‘Needham pretend que toute generation ne vient qu de fermentation. Je vous dis mon autheur, vous le connoissez; il ne parle legerment.
‘Cette decouverte me paroit valoir la peine a examiner; ce pourroit étre du gibier, come dit Montagne, de M. Diderot. Si la fermentation dans une petite bouteille produit un tres petit animal: celle de tous les élements de notre globe, ne pourroit elle produire, un chêne, un élephant. Je proteste que je parle avec toute soumission à David Hume F—i D⸺i, et à la sainte Inquisition, s’il trouve que quelque chose cloche dans ce sistême, que je ne fais que raporter. bon soir.’
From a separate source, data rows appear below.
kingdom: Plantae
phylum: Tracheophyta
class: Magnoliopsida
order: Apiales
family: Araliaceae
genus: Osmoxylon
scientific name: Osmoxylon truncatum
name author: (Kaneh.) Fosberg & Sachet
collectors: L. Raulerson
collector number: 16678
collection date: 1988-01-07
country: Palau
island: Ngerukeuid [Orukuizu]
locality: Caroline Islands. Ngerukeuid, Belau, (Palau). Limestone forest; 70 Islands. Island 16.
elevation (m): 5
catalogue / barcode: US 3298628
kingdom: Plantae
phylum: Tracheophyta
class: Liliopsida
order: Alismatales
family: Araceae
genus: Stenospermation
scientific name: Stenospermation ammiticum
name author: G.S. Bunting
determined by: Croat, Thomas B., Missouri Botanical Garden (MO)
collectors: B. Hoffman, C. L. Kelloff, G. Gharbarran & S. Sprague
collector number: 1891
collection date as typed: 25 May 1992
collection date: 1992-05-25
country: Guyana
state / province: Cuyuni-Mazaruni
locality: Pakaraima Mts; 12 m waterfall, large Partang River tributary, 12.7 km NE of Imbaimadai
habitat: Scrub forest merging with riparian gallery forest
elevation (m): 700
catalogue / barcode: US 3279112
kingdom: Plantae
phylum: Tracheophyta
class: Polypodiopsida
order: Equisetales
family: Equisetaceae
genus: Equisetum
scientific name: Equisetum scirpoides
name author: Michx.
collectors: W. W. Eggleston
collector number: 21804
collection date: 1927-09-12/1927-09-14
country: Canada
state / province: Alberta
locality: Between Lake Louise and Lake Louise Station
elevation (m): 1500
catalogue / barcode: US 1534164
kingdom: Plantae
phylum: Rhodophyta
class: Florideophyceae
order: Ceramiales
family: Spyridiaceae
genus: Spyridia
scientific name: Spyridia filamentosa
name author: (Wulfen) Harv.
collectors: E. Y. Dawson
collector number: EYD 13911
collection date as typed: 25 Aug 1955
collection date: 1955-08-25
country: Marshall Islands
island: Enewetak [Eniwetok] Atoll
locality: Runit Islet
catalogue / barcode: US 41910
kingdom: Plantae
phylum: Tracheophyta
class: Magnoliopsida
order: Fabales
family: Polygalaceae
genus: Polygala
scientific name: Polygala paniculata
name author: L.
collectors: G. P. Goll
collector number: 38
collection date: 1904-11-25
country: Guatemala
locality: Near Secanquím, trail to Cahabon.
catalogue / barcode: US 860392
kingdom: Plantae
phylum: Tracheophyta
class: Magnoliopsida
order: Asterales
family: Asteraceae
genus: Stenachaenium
Other letters to Hume occur in 1765, and are preserved in the Library of the Royal Society of Edinburgh. ‘I am going down hill very fast, but easily, as one that descends the Mont Cenis ramassé, without pain or trouble.’ He mentions the frost and snow at Berlin as severe to un pobre viejo Cristiano Español. He sends turnip seed, a bucolic gift, to Helvetius, and to Madame de Vassé, the lady who concealed Prince Charles in the Convent of St. Joseph.[32]
He mentions that he sups every night with the King, and wishes Hume to share these festivals.
The Earl was infinitely happier with Frederick and the gay freethinkers at Potsdam than in Scotland, where so many friendly heads had fallen, where every sight recalled unhappy things; where the lairds drank too much, and the ministers preached too long, and wits were scarce, and people wanted him to marry and beget heirs (here he had Frederick’s sympathy), and still the cracked old bell kept up its peevish lament, Disloyal, Loyal, Loyal, Disloyal!
Such was the Earl’s correspondence with Hume; they are the letters of a kind, good, humorous old pagan. To d’Alembert also he wrote freely. ‘I have read with much pleasure four volumes of your works, and was really pleased with myself when I found that I could understand them. I want to use my rights as an old fellow, and tell anecdotes.’ Then he gives a Scotch story, which would be more amusing in Scots than in his French. Of Frederick, he says that (unlike Carlyle) he is ‘gey easy to live wi’,’ l’homme du monde le plus aisé à vivre. He announces ‘David Hume is elevated to the sublime dignity of a Saint, by public acclamation: the street where he dwells is entitled La rue de St. David. Vox populi, vox Dei. Amen.’ Again,—the old sinner!—
‘I have received an inestimable treasure, plenary indulgences in articulo mortis, with power to bestow some of them on twelve elect souls. One I send to good David Hume; as I wish you all good things in both worlds, I offer you a place among my chosen.’
The philosopher took a simple pleasure in drolleries which no longer tempt us—we have now been so long emancipated.
The Earl said that in Spain he would have felt obliged to denounce Frederick to the Inquisition. Frederick has given the old exile medicines to make him love him, as Prince Hal did to Falstaff. ‘If he had not bewitched me, would I stay here, where I only see a spectre of the sun, when I might live and die in the happy climate of Valencia?’
So he slipped down the hill in a happy, kind old age. In summer he rose at five, read for an hour, wrote his letters, and burned most of those which he received. Then he had his head shaved, and washed in cold water, dressed, took a drive, or pottered in his garden. Heaven made gardens, surely, for the pottering peace of virtuous eld. At twelve he dined, chiefly on vegetables, taking but one glass of sherry. He had always four or five guests, and, after dinner, left them ‘to make the coffee’—that is, to enjoy a siesta. He never remembered to have remained awake a moment when once his head touched the pillow. Then he took coffee, played piquet, pottered again in the garden, supped on chocolate, and so to bed early. He read much, and thanked a slight loss of memory for the pleasure of being able to read all his favourite authors over again. Rabelais, Montaigne, and Molière were his favourites in French, in English, Shakspeare and the old dramatists. Terence and Plautus he studied in Latin, the Greek writers ‘in cribs.’ Tragedy he could not abide; mirth he loved, and d’Alembert’s informant had come on him laughing aloud when alone. He was full of anecdote, and, having known everybody of note for some seventy years, his talk was delightful. For music, he preferred the pibroch in a strange land, as did Charles, alone and old in Italy. One touch of nature!